(Texto para revisar):
────────────────────────────────────────

Steve Jobs es un maestro de la utilización de la paranoia de esta manera, como puso de
manifiesto en su famoso discurso de 1984 ante los accionistas y miembros de Apple. En
ese discurso, Jobs presentó el ordenador Macintosh al mundo. En ese sentido, la
exposición de Jobs era la habitual presentación de un nuevo producto; evidentemente,
quería que el personal de Apple estuviera muy interesado en la venta del nuevo producto.
Sin embargo, logró mucho más que eso. En su discurso, Jobs presentó a IBM como un
mastodonte empresarial gris, impersonal, totalitario, decidido a “dominar y controlar” el
futuro de los ordenadores personales. La naciente Apple, proclamó, era la única “fuerza”
que podía garantizar a los compradores un “futuro libre”.
Jobs invocó deliberadamente el vocabulario y la imaginería de la película La guerra de las
galaxias, sugiriendo que los profesionales de Apple eran similares a la alianza rebelde que
atacaba al malvado Darth Vader. Apple no se limitaba a fabricar y vender ordenadores; se
había lanzado a la defensa de la galaxia. Al invocar unas cuestiones tan trascendentes
como la vida y la muerte, Jobs sabía que podía conjurar una verdadera impresión de
peligro que espolearía a su personal para actuar de manera apasionada. Como dijo una vez
el presidente estadounidense Franklin D. Roosevelt, “si un líder no tiene enemigos, es
mejor que se los invente: si un partidario fiel está dispuesto a luchar fieramente por ti,
estará dispuesto a luchar con redoblada fiereza contra tus enemigos”.
La paranoia, en su forma destructiva, también se puede utilizar como arma que desanima
y desmoraliza a las tropas de sus competidores. Como bien saben los militares, provocar la
paranoia en la mente del enemigo puede intranquilizarle e incluso descomponerle. Un
joven ingeniero de una empresa de diseño nueva y con grandes aspiraciones de Silicon
Valley me describió lo que ocurrió cuando su organización empezó a recibir este tipo de
propaganda negra. “Oíamos constantemente rumores sobre un producto en el que estaba
trabajando nuestra competencia. Aparentemente, era similar a algo en lo que habíamos
estado trabajando nosotros y se dirigía al mismo mercado, sólo que, supuestamente, era
mucho mejor. Sin embargo, no podíamos conseguir ningún tipo de detalle, sólo oíamos
cosas imprecisas. Sin embargo, se decía que ‘la cosa’ era muy buena. Nos volvió locos”.

────────────────────────────────────────

(Objetivo del ejercicio): Reproduce íntegro y sin ninguna alteración el fragmento anterior sobre el uso de la paranoia.

(Datos registrados):

────────────────────────────────────────

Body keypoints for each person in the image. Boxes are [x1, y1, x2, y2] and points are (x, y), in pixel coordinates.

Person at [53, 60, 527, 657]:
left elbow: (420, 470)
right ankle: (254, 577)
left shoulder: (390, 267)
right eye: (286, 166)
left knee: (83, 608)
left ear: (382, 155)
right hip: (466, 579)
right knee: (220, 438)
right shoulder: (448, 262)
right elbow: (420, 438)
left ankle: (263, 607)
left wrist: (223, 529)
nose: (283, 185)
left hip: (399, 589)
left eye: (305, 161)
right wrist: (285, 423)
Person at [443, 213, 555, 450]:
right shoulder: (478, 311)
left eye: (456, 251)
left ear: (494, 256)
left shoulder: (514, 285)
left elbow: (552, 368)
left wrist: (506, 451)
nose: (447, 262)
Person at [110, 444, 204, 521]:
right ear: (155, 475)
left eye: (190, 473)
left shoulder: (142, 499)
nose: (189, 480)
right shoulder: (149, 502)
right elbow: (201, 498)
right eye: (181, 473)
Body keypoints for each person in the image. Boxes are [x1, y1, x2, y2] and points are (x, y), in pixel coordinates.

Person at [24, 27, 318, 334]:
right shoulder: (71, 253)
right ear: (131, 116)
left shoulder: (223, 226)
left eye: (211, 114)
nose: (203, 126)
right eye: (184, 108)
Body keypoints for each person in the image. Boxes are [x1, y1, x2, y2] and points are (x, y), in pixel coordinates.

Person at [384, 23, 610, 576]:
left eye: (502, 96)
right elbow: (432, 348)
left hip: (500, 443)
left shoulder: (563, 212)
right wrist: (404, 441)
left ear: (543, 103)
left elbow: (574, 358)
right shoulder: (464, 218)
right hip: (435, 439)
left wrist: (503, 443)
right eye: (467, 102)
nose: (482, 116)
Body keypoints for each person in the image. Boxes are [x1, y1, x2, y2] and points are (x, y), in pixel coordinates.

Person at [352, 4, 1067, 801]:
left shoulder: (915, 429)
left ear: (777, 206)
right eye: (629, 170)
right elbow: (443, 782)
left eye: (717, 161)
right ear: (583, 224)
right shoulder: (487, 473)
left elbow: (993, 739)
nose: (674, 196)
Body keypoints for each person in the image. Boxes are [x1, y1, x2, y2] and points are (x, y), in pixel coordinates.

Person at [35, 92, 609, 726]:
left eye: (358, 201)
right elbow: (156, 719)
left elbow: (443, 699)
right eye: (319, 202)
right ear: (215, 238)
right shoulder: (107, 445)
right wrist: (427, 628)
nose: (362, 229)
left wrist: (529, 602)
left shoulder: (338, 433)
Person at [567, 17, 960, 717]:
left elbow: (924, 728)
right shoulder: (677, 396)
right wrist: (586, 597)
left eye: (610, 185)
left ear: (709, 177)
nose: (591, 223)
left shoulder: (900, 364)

────────────────────────────────────────

(Tarea resuelta):
Steve Jobs es un maestro de la utilización de la paranoia de esta manera, como puso de
manifiesto en su famoso discurso de 1984 ante los accionistas y miembros de Apple. En
ese discurso, Jobs presentó el ordenador Macintosh al mundo. En ese sentido, la
exposición de Jobs era la habitual presentación de un nuevo producto; evidentemente,
quería que el personal de Apple estuviera muy interesado en la venta del nuevo producto.
Sin embargo, logró mucho más que eso. En su discurso, Jobs presentó a IBM como un
mastodonte empresarial gris, impersonal, totalitario, decidido a “dominar y controlar” el
futuro de los ordenadores personales. La naciente Apple, proclamó, era la única “fuerza”
que podía garantizar a los compradores un “futuro libre”.
Jobs invocó deliberadamente el vocabulario y la imaginería de la película La guerra de las
galaxias, sugiriendo que los profesionales de Apple eran similares a la alianza rebelde que
atacaba al malvado Darth Vader. Apple no se limitaba a fabricar y vender ordenadores; se
había lanzado a la defensa de la galaxia. Al invocar unas cuestiones tan trascendentes
como la vida y la muerte, Jobs sabía que podía conjurar una verdadera impresión de
peligro que espolearía a su personal para actuar de manera apasionada. Como dijo una vez
el presidente estadounidense Franklin D. Roosevelt, “si un líder no tiene enemigos, es
mejor que se los invente: si un partidario fiel está dispuesto a luchar fieramente por ti,
estará dispuesto a luchar con redoblada fiereza contra tus enemigos”.
La paranoia, en su forma destructiva, también se puede utilizar como arma que desanima
y desmoraliza a las tropas de sus competidores. Como bien saben los militares, provocar la
paranoia en la mente del enemigo puede intranquilizarle e incluso descomponerle. Un
joven ingeniero de una empresa de diseño nueva y con grandes aspiraciones de Silicon
Valley me describió lo que ocurrió cuando su organización empezó a recibir este tipo de
propaganda negra. “Oíamos constantemente rumores sobre un producto en el que estaba
trabajando nuestra competencia. Aparentemente, era similar a algo en lo que habíamos
estado trabajando nosotros y se dirigía al mismo mercado, sólo que, supuestamente, era
mucho mejor. Sin embargo, no podíamos conseguir ningún tipo de detalle, sólo oíamos
cosas imprecisas. Sin embargo, se decía que ‘la cosa’ era muy buena. Nos volvió locos”.